Re: strange inefficiency in shared memory handling

From
Tom Lane
Date:
Radoslaw Stachowiak <radek@alter.pl> writes:
> of course this memory removal of cached index blocks is caused by normal
> queries and their memory (buffer) requirements, but certainly algorithm
> which chose which buffer to remove is a very ineffective on index blocks.
> looks to me that it preffer table-block too much (especially compared
> to index ones)

The buffer management code has absolutely no clue which blocks belong
to indexes and which to tables --- it handles all of them on a uniform
LRU basis.

> with buffers <1000 idx_blks_hit was always smaller than idx_blks_read,
> even by 10 times;

> statio_user_tables showed that hits were larger than reads by
> _great_ amount (factor of 2 and more) - so it shows that shared_buffers
> are used very well on tables but not on indexes :-(

This seems odd, but I wonder whether it is an artifact of some unusual
property of your query workload.  You haven't offered enough detail to
let someone else try to reproduce it...

            regards, tom lane

Re: strange inefficiency in shared memory handling

From
Radoslaw Stachowiak
Date:
*** Tom Lane <tgl@sss.pgh.pa.us> [Thursday, 30.May.2002, 18:04 -0400]:
> > of course this memory removal of cached index blocks is caused by normal
> > queries and their memory (buffer) requirements, but certainly algorithm
> > which chose which buffer to remove is a very ineffective on index blocks.
> > looks to me that it preffer table-block too much (especially compared
> > to index ones)

> The buffer management code has absolutely no clue which blocks belong
> to indexes and which to tables --- it handles all of them on a uniform
> LRU basis.

thats strange. i do regular vacuum analyze on this database (daily)
although not vacuum full. i dont recreate indexes since upgrade to 7.2
about month ago.

> > with buffers <1000 idx_blks_hit was always smaller than idx_blks_read,
> > even by 10 times;

> > statio_user_tables showed that hits were larger than reads by
> > _great_ amount (factor of 2 and more) - so it shows that shared_buffers
> > are used very well on tables but not on indexes :-(

> This seems odd, but I wonder whether it is an artifact of some unusual
> property of your query workload.  You haven't offered enough detail to
> let someone else try to reproduce it...
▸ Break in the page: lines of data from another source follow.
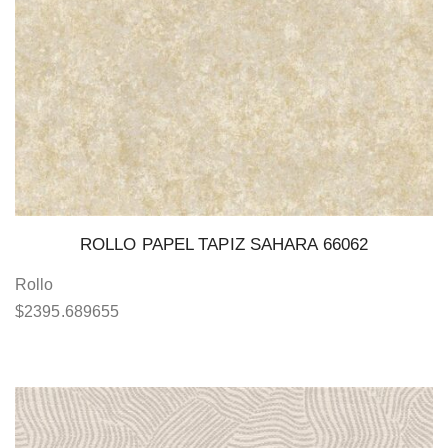
ROLLO PAPEL TAPIZ SAHARA 66062
Rollo
$
2395.689655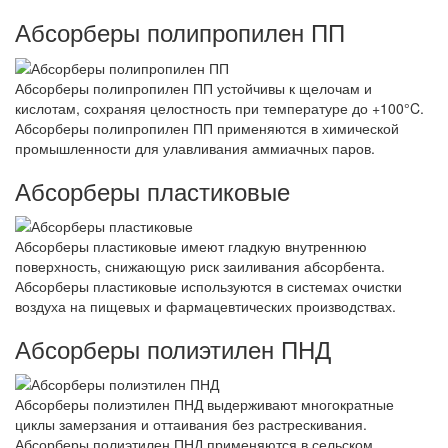
Абсорберы полипропилен ПП
Абсорберы полипропилен ПП устойчивы к щелочам и
кислотам, сохраняя целостность при температуре до +100°C.
Абсорберы полипропилен ПП применяются в химической
промышленности для улавливания аммиачных паров.
Абсорберы пластиковые
Абсорберы пластиковые имеют гладкую внутреннюю
поверхность, снижающую риск заиливания абсорбента.
Абсорберы пластиковые используются в системах очистки
воздуха на пищевых и фармацевтических производствах.
Абсорберы полиэтилен ПНД
Абсорберы полиэтилен ПНД выдерживают многократные
циклы замерзания и оттаивания без растрескивания.
Абсорберы полиэтилен ПНД применяются в сельском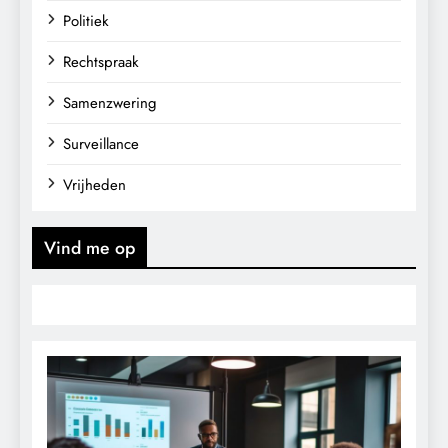
Politiek
Rechtspraak
Samenzwering
Surveillance
Vrijheden
Vind me op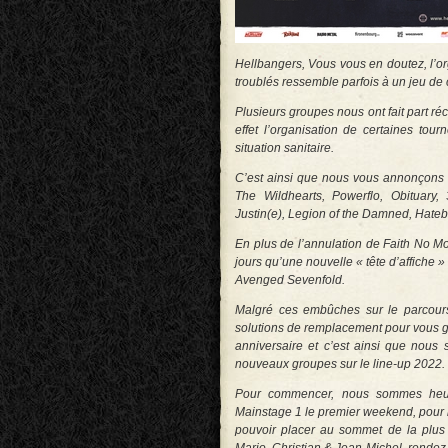
Hellbangers, Vous vous en doutez, l’o
troublés ressemble parfois à un jeu de
Plusieurs groupes nous ont fait part ré
effet l’organisation de certaines tou
situation sanitaire.
C’est ainsi que nous vous annonçons l’
The Wildhearts, Powerflo, Obituary
Justin(e), Legion of the Damned, Hate
En plus de l’annulation de Faith No M
jours qu’une nouvelle « tête d’affiche »
Avenged Sevenfold.
Malgré ces embûches sur le parcours
solutions de remplacement pour vous ga
anniversaire et c’est ainsi que nou
nouveaux groupes sur le line-up 2022.
Pour commencer, nous sommes heur
Mainstage 1 le premier weekend, pour l
pouvoir placer au sommet de la plus 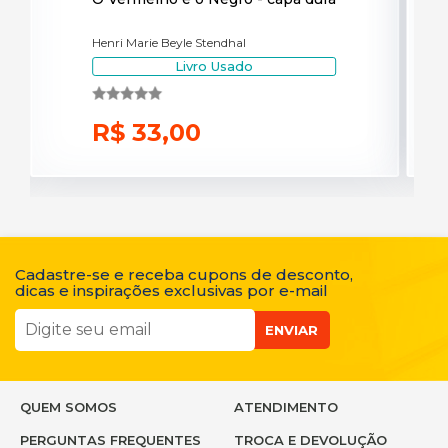
se
Henri Marie Beyle Stendhal
Saf
Livro Usado
R$ 33,00
R
Cadastre-se e receba cupons de desconto,
dicas e inspirações exclusivas por e-mail
ENVIAR
QUEM SOMOS
ATENDIMENTO
PERGUNTAS FREQUENTES
TROCA E DEVOLUÇÃO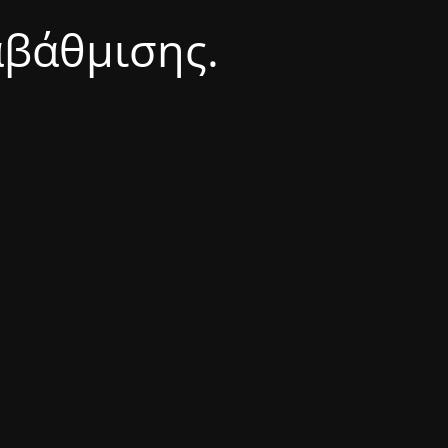
αβάθμισης.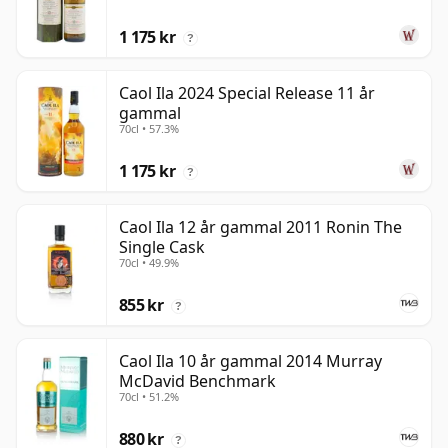
1 175 kr
?
Caol Ila 2024 Special Release 11 år
gammal
70cl • 57.3%
1 175 kr
?
Caol Ila 12 år gammal 2011 Ronin The
Single Cask
70cl • 49.9%
855 kr
?
Caol Ila 10 år gammal 2014 Murray
McDavid Benchmark
70cl • 51.2%
880 kr
?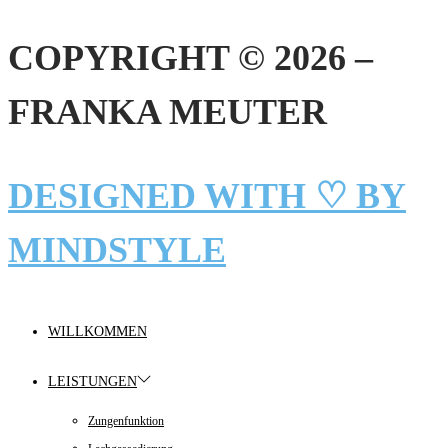
COPYRIGHT © 2026 –
FRANKA MEUTER
DESIGNED WITH ♡ BY
MINDSTYLE
WILLKOMMEN
LEISTUNGEN
Zungenfunktion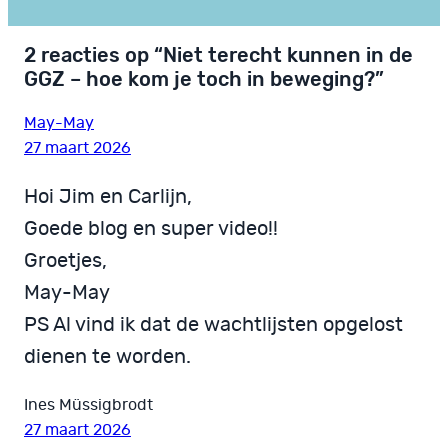
2 reacties op “Niet terecht kunnen in de
GGZ – hoe kom je toch in beweging?”
May-May
27 maart 2026
Hoi Jim en Carlijn,
Goede blog en super video!!
Groetjes,
May-May
PS Al vind ik dat de wachtlijsten opgelost
dienen te worden.
Ines Müssigbrodt
27 maart 2026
there is rather few queries (10.. 60 per minute) but 6..10
queries (mostly updates) are on this table.

most of those 'kto' table selects were optimized to use indexes .
 now when i dropped two of them, pgsql may read all tuples but
since table is small (76 rows) it shouldnt have impact (in fact as i
wrote before, load dropped from about 2 to almost 0).

queries on 'kto' are:
UPDATE kto SET checked=now() WHERE id=1 -- avg 3/minute
UPDATE kto SET checked=now(),worked=now(),lid=460733 WHERE id=4 -- avg 2/minute
UPDATE kto SET lid=460730,worked=now() WHERE id=1 -- avg 1/minute
select nazwa,date_part('epoch',now()-worked),date_part('epoch',now()-checked) from kto where lid is not null -- avg
1/minute

numerical values in the queries are not constant.